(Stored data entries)
*** Begin section ***

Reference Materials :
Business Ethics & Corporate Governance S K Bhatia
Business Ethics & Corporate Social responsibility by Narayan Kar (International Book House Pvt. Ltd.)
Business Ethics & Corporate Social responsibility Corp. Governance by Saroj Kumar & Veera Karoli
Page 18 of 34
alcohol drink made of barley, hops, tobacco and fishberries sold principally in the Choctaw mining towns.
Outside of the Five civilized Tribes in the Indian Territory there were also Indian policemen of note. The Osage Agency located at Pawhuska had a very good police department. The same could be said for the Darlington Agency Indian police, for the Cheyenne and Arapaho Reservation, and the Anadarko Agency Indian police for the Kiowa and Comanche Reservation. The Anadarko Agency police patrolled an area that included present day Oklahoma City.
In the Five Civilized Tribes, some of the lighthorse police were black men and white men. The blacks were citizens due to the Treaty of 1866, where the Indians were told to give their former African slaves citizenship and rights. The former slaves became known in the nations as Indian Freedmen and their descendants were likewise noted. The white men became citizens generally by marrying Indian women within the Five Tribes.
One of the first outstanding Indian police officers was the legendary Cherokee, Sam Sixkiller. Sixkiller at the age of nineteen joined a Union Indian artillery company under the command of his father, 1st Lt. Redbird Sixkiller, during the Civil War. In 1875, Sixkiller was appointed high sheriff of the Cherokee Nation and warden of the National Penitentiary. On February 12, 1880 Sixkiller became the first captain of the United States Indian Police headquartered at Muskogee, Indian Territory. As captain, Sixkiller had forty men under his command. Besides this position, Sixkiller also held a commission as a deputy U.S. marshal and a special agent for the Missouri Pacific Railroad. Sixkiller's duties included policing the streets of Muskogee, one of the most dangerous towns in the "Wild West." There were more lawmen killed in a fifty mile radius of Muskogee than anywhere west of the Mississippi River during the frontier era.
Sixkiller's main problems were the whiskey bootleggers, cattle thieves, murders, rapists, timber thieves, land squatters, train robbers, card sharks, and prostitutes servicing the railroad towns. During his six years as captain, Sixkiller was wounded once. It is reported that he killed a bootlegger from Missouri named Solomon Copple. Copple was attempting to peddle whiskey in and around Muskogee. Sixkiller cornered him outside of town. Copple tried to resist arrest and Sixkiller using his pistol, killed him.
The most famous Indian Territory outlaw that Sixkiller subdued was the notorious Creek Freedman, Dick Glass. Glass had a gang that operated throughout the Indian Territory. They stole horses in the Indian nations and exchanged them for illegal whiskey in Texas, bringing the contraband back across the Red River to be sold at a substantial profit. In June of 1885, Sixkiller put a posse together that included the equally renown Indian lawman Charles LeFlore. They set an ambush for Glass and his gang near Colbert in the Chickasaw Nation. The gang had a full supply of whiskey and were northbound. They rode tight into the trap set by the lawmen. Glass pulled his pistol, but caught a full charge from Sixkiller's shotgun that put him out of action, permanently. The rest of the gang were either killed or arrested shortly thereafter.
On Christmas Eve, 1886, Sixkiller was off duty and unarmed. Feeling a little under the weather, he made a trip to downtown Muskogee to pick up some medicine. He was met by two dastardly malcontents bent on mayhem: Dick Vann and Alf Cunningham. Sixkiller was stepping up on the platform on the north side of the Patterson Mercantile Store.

*** End section ***

* **What the task requires**: Show the lines above that include "Social".

* **Answer to the problem**:
Business Ethics & Corporate Social responsibility by Narayan Kar (International Book House Pvt. Ltd.)
Business Ethics & Corporate Social responsibility Corp. Governance by Saroj Kumar & Veera Karoli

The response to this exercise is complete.